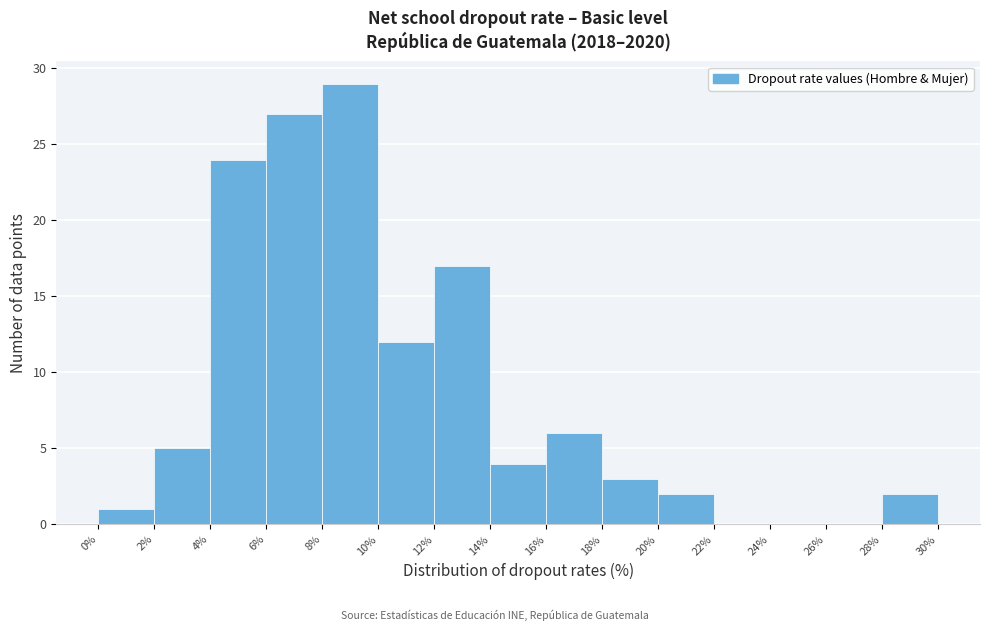

Reading left to right, transcribe this chart: for each bar, give the range it covers on the x-axis and its height. The values are not printed on the chart, so give them approximately, as read against the axis.

0% to 2%: 1
2% to 4%: 5
4% to 6%: 24
6% to 8%: 27
8% to 10%: 29
10% to 12%: 12
12% to 14%: 17
14% to 16%: 4
16% to 18%: 6
18% to 20%: 3
20% to 22%: 2
22% to 24%: 0
24% to 26%: 0
26% to 28%: 0
28% to 30%: 2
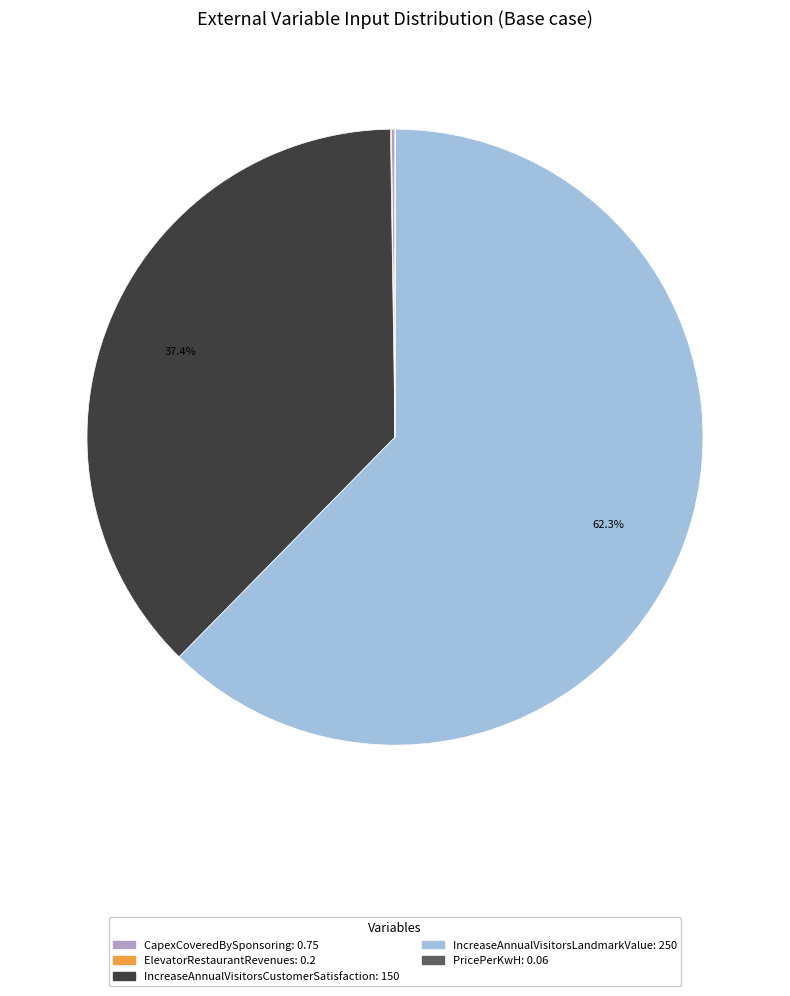

Which slice represents more than half of the pie?

IncreaseAnnualVisitorsLandmarkValue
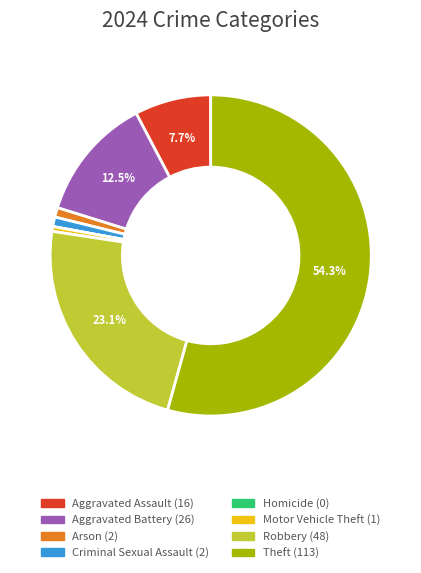

To the nearest percent, what portion does Theft represent?

54%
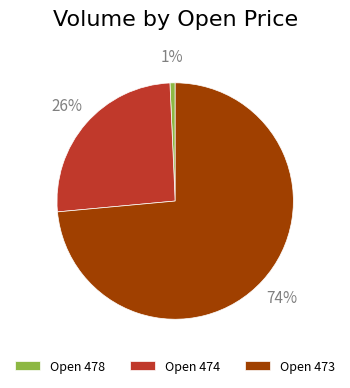

True or false: Open 473 accounts for 74% of the total.

True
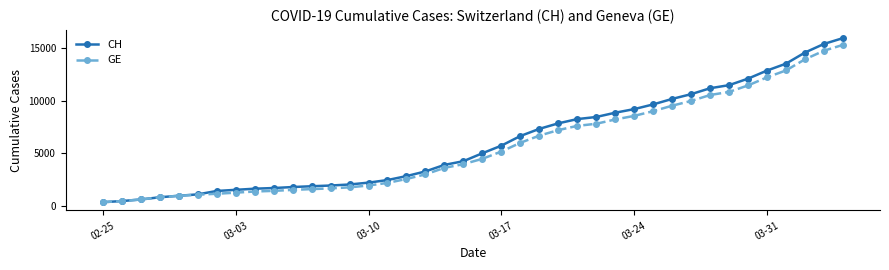

What is the value of the GE point at the 16th from the left?

2201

══════════

WHAT YOU SHOULD DO »
Copy out the records word for word, from the line containing "What is the" through the end of the records.

TASK OUTPUT »
What is the value of the GE point at the 16th from the left?

2201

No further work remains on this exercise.